Reproduce the text of this listing word for word and line for line, leaving out the pictures.
------------------------------------------------
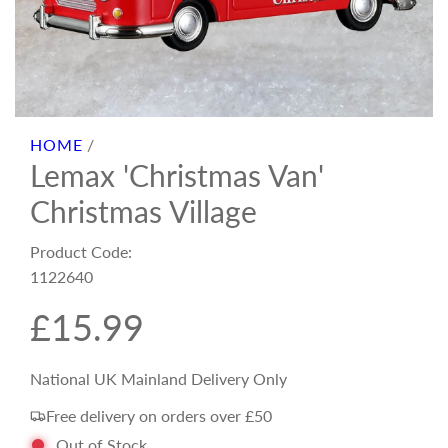
HOME
/
Lemax 'Christmas Van'
Christmas Village
Product Code:
1122640
R
£15.99
e
National UK Mainland Delivery Only
Free delivery on orders over £50
g
Out of Stock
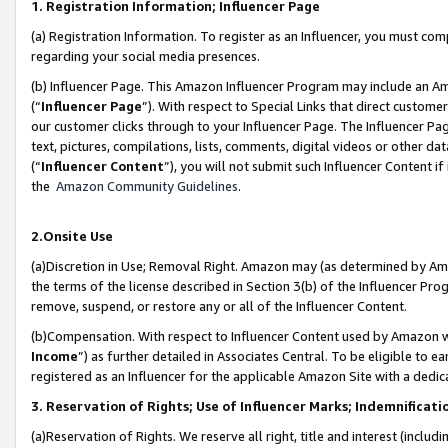
1. Registration Information; Influencer Page
(a) Registration Information. To register as an Influencer, you must co
regarding your social media presences.
(b) Influencer Page. This Amazon Influencer Program may include an A
(“
Influencer Page
”). With respect to Special Links that direct custom
our customer clicks through to your Influencer Page. The Influencer Pag
text, pictures, compilations, lists, comments, digital videos or other
(“
Influencer Content
”), you will not submit such Influencer Content if
the
Amazon Community Guidelines
.
2.Onsite Use
(a)Discretion in Use; Removal Right. Amazon may (as determined by Amazo
the terms of the license described in Section 3(b) of the Influencer Prog
remove, suspend, or restore any or all of the Influencer Content.
(b)Compensation. With respect to Influencer Content used by Amazon wi
Income
”) as further detailed in Associates Central. To be eligible t
registered as an Influencer for the applicable Amazon Site with a dedic
3. Reservation of Rights; Use of Influencer Marks; Indemnificati
(a)Reservation of Rights. We reserve all right, title and interest (includ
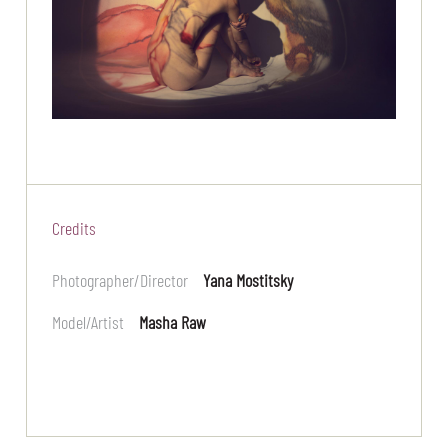
Credits
Photographer/Director
Yana Mostitsky
Model/Artist
Masha Raw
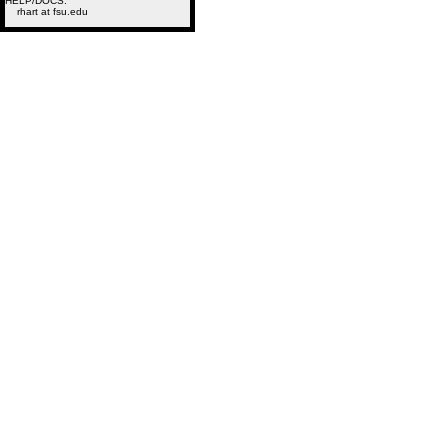
HELP/DOCS:
rhart at fsu.edu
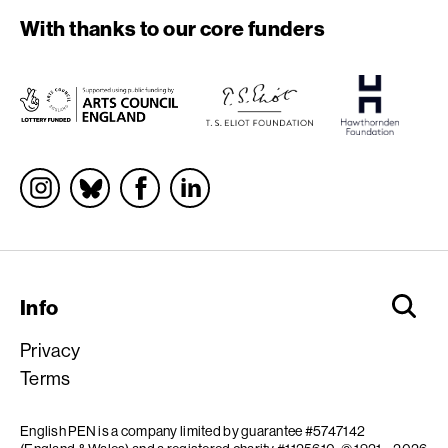
With thanks to our core funders
Socials
Info
Privacy
Terms
English PEN is a company limited by guarantee #5747142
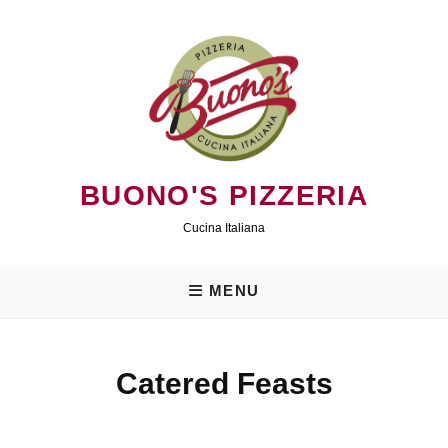
Skip
to
content
BUONO'S PIZZERIA
Cucina Italiana
MENU
Catered Feasts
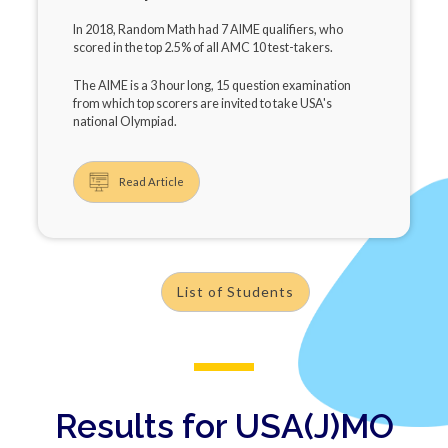
In 2018, Random Math had 7 AIME qualifiers, who
scored in the top 2.5% of all AMC 10 test-takers.
The AIME is a 3 hour long, 15 question examination
from which top scorers are invited to take USA's
national Olympiad.
Read Article
List of Students
Results for USA(J)MO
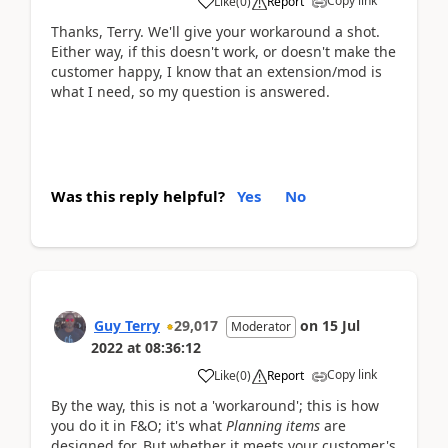
Copy link
Like
(
0
)
Report
Thanks, Terry. We'll give your workaround a shot.
Either way, if this doesn't work, or doesn't make the
customer happy, I know that an extension/mod is
what I need, so my question is answered.
Was this reply helpful?
Yes
No
Guy Terry
29,017
on
15 Jul
Moderator
2022
at
08:36:12
Copy link
Like
(
0
)
Report
By the way, this is not a 'workaround'; this is how
you do it in F&O; it's what
Planning items
are
designed for. But whether it meets your customer's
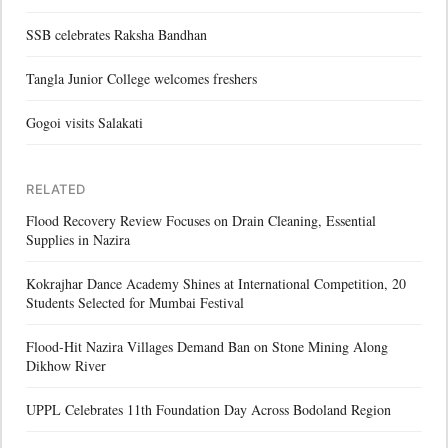
SSB celebrates Raksha Bandhan
Tangla Junior College welcomes freshers
Gogoi visits Salakati
RELATED
Flood Recovery Review Focuses on Drain Cleaning, Essential
Supplies in Nazira
Kokrajhar Dance Academy Shines at International Competition, 20
Students Selected for Mumbai Festival
Flood-Hit Nazira Villages Demand Ban on Stone Mining Along
Dikhow River
UPPL Celebrates 11th Foundation Day Across Bodoland Region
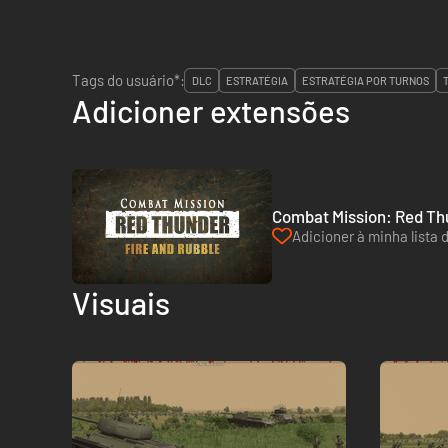
Tags do usuário*:
DLC
ESTRATÉGIA
ESTRATÉGIA POR TURNOS
Adicioner extensões
Combat Mission: Red Thu
Adicioner à minha lista 
Visuais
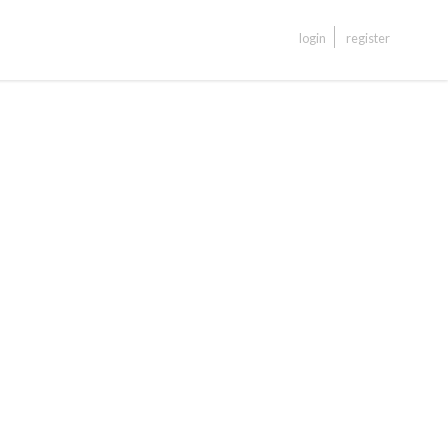
login
register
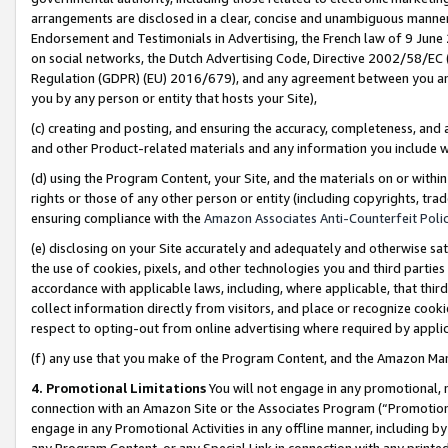
arrangements are disclosed in a clear, concise and unambiguous manner 
Endorsement and Testimonials in Advertising, the French law of 9 June
on social networks, the Dutch Advertising Code, Directive 2002/58/EC 
Regulation (GDPR) (EU) 2016/679), and any agreement between you and 
you by any person or entity that hosts your Site),
(c) creating and posting, and ensuring the accuracy, completeness, and 
and other Product-related materials and any information you include wit
(d) using the Program Content, your Site, and the materials on or within
rights or those of any other person or entity (including copyrights, trad
ensuring compliance with the
Amazon Associates Anti-Counterfeit Polic
(e) disclosing on your Site accurately and adequately and otherwise sat
the use of cookies, pixels, and other technologies you and third parties
accordance with applicable laws, including, where applicable, that thir
collect information directly from visitors, and place or recognize cooki
respect to opting-out from online advertising where required by appli
(f) any use that you make of the Program Content, and the Amazon Mar
4. Promotional Limitations
You will not engage in any promotional, ma
connection with an Amazon Site or the Associates Program (“Promotional
engage in any Promotional Activities in any offline manner, including by
any Program Content, or any Special Link in connection with any printed 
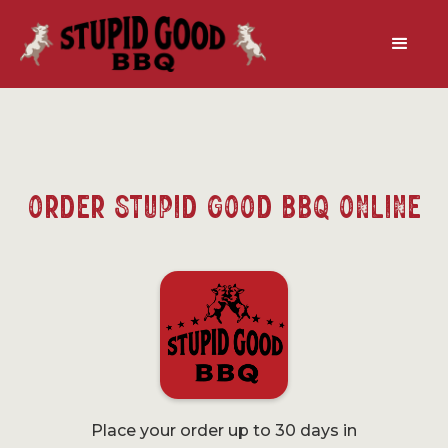
Order Stupid Good BBQ Online
Place your order up to 30 days in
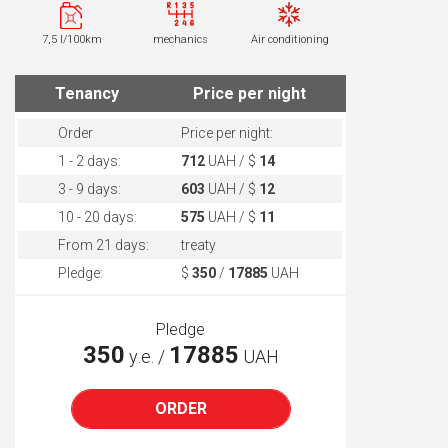
7,5 l/100km
mechanics
Air conditioning
Tenancy
Price per night
Order
Price per night:
1 - 2 days:
712
UAH / $
14
3 - 9 days:
603
UAH / $
12
10 - 20 days:
575
UAH / $
11
From 21 days:
treaty
Pledge:
$
350
/
17885
UAH
Pledge
350
17885
у.е. /
UAH
ORDER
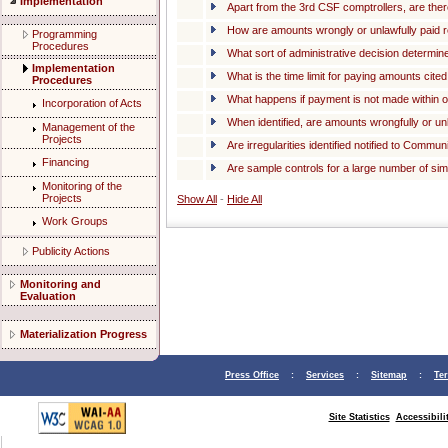
Implementation
Apart from the 3rd CSF comptrollers, are th
How are amounts wrongly or unlawfully paid 
Programming
Procedures
What sort of administrative decision determ
Implementation
What is the time limit for paying amounts cit
Procedures
What happens if payment is not made within 
Incorporation of Acts
When identified, are amounts wrongfully or un
Management of the
Projects
Are irregularities identified notified to Comm
Financing
Are sample controls for a large number of sim
Monitoring of the
Projects
Show All
-
Hide All
Work Groups
Publicity Actions
Monitoring and
Evaluation
Materialization Progress
Press Office
:
Services
:
Sitemap
:
Te
Site Statistics
Accessibili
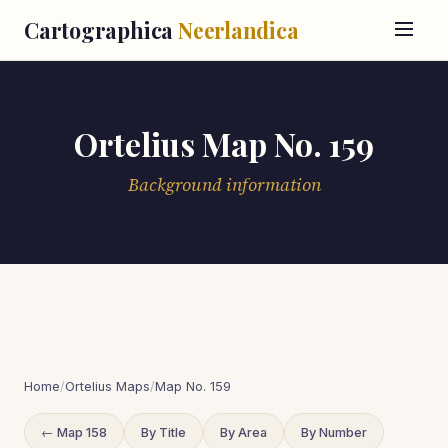
Cartographica
Neerlandica
Ortelius Map No. 159
Background information
Home
/
Ortelius Maps
/
Map No. 159
← Map 158
By Title
By Area
By Number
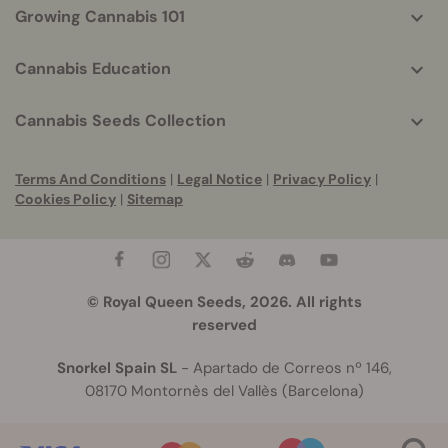
Growing Cannabis 101
Cannabis Education
Cannabis Seeds Collection
Terms And Conditions
|
Legal Notice
|
Privacy Policy
|
Cookies Policy
|
Sitemap
© Royal Queen Seeds, 2026. All rights
reserved
Snorkel Spain SL
- Apartado de Correos nº 146,
08170 Montornès del Vallès (Barcelona)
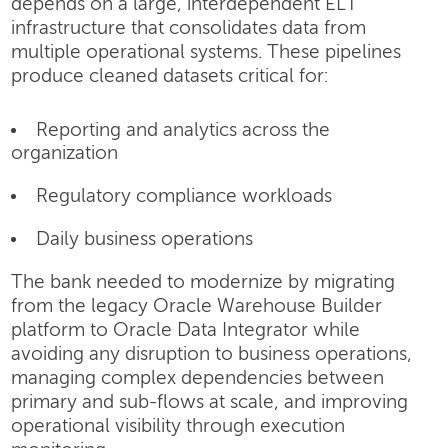
depends on a large, interdependent ELT
infrastructure that consolidates data from
multiple operational systems. These pipelines
produce cleaned datasets critical for:
Reporting and analytics across the
organization
Regulatory compliance workloads
Daily business operations
The bank needed to modernize by migrating
from the legacy Oracle Warehouse Builder
platform to Oracle Data Integrator while
avoiding any disruption to business operations,
managing complex dependencies between
primary and sub-flows at scale, and improving
operational visibility through execution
------------------------------------------------
:: RESULT OF THE TASK ::
HOME
/
Lemax 'Christmas Van'
Christmas Village
Product Code:
1122640
R
£15.99
e
National UK Mainland Delivery Only
Free delivery on orders over £50
g
Out of Stock
1. Registration Information; Influencer Page
(a) Registration Information. To register as an Influencer, you must co
regarding your social media presences.
(b) Influencer Page. This Amazon Influencer Program may include an A
(“
Influencer Page
”). With respect to Special Links that direct custom
our customer clicks through to your Influencer Page. The Influencer Pag
text, pictures, compilations, lists, comments, digital videos or other
(“
Influencer Content
”), you will not submit such Influencer Content if
the
Amazon Community Guidelines
.
2.Onsite Use
(a)Discretion in Use; Removal Right. Amazon may (as determined by Amazo
the terms of the license described in Section 3(b) of the Influencer Prog
remove, suspend, or restore any or all of the Influencer Content.
(b)Compensation. With respect to Influencer Content used by Amazon wi
Income
”) as further detailed in Associates Central. To be eligible t
registered as an Influencer for the applicable Amazon Site with a dedic
3. Reservation of Rights; Use of Influencer Marks; Indemnificati
(a)Reservation of Rights. We reserve all right, title and interest (includ
Credits
Photographer/Director
Yana Mostitsky
Model/Artist
Masha Raw
HELP/DOCS:
rhart at fsu.edu
With thanks to our core funders
Socials
Info
Privacy
Terms
English PEN is a company limited by guarantee #5747142
Skip
to
content
BUONO'S PIZZERIA
Cucina Italiana
MENU
Catered Feasts
In 2018, Random Math had 7 AIME qualifiers, who
scored in the top 2.5% of all AMC 10 test-takers.
The AIME is a 3 hour long, 15 question examination
from which top scorers are invited to take USA's
national Olympiad.
Read Article
List of Students
Results for USA(J)MO
Copy link
Like
(
0
)
Report
Thanks, Terry. We'll give your workaround a shot.
Either way, if this doesn't work, or doesn't make the
customer happy, I know that an extension/mod is
what I need, so my question is answered.
Was this reply helpful?
Yes
No
Guy Terry
29,017
on
15 Jul
Moderator
2022
at
08:36:12
Copy link
Like
(
0
)
Report
By the way, this is not a 'workaround'; this is how
you do it in F&O; it's what
Planning items
are
designed for. But whether it meets your customer's
SSB celebrates Raksha Bandhan
Tangla Junior College welcomes freshers
Gogoi visits Salakati
RELATED
Flood Recovery Review Focuses on Drain Cleaning, Essential
Supplies in Nazira
Kokrajhar Dance Academy Shines at International Competition, 20
Students Selected for Mumbai Festival
Flood-Hit Nazira Villages Demand Ban on Stone Mining Along
Dikhow River
UPPL Celebrates 11th Foundation Day Across Bodoland Region
Tags do usuário*:
DLC
ESTRATÉGIA
ESTRATÉGIA POR TURNOS
Adicioner extensões
Combat Mission: Red Thu
Adicioner à minha lista 
Visuais
login
register
arrangements are disclosed in a clear, concise and unambiguous manner 
Endorsement and Testimonials in Advertising, the French law of 9 June
on social networks, the Dutch Advertising Code, Directive 2002/58/EC 
Regulation (GDPR) (EU) 2016/679), and any agreement between you and 
you by any person or entity that hosts your Site),
(c) creating and posting, and ensuring the accuracy, completeness, and 
and other Product-related materials and any information you include wit
(d) using the Program Content, your Site, and the materials on or within
rights or those of any other person or entity (including copyrights, trad
ensuring compliance with the
Amazon Associates Anti-Counterfeit Polic
(e) disclosing on your Site accurately and adequately and otherwise sat
the use of cookies, pixels, and other technologies you and third parties
accordance with applicable laws, including, where applicable, that thir
collect information directly from visitors, and place or recognize cooki
respect to opting-out from online advertising where required by appli
(f) any use that you make of the Program Content, and the Amazon Mar
4. Promotional Limitations
You will not engage in any promotional, ma
connection with an Amazon Site or the Associates Program (“Promotional
engage in any Promotional Activities in any offline manner, including by
any Program Content, or any Special Link in connection with any printed 
Order Stupid Good BBQ Online
Place your order up to 30 days in
7,5 l/100km
mechanics
Air conditioning
Tenancy
Price per night
Order
Price per night:
1 - 2 days:
712
UAH / $
14
3 - 9 days:
603
UAH / $
12
10 - 20 days:
575
UAH / $
11
From 21 days:
treaty
Pledge:
$
350
/
17885
UAH
Pledge
350
17885
у.е. /
UAH
ORDER
Implementation
Apart from the 3rd CSF comptrollers, are th
How are amounts wrongly or unlawfully paid 
Programming
Procedures
What sort of administrative decision determ
Implementation
What is the time limit for paying amounts cit
Procedures
What happens if payment is not made within 
Incorporation of Acts
When identified, are amounts wrongfully or un
Management of the
Projects
Are irregularities identified notified to Comm
Financing
Are sample controls for a large number of sim
Monitoring of the
Projects
Show All
-
Hide All
Work Groups
Publicity Actions
Monitoring and
Evaluation
Materialization Progress
Press Office
:
Services
:
Sitemap
:
Te
Site Statistics
Accessibili
Cartographica
Neerlandica
Ortelius Map No. 159
Background information
Home
/
Ortelius Maps
/
Map No. 159
← Map 158
By Title
By Area
By Number
Growing Cannabis 101
Cannabis Education
Cannabis Seeds Collection
Terms And Conditions
|
Legal Notice
|
Privacy Policy
|
Cookies Policy
|
Sitemap
© Royal Queen Seeds, 2026. All rights
reserved
Snorkel Spain SL
- Apartado de Correos nº 146,
08170 Montornès del Vallès (Barcelona)
depends on a large, interdependent ELT
infrastructure that consolidates data from
multiple operational systems. These pipelines
produce cleaned datasets critical for:
Reporting and analytics across the
organization
Regulatory compliance workloads
Daily business operations
The bank needed to modernize by migrating
from the legacy Oracle Warehouse Builder
platform to Oracle Data Integrator while
avoiding any disruption to business operations,
managing complex dependencies between
primary and sub-flows at scale, and improving
operational visibility through execution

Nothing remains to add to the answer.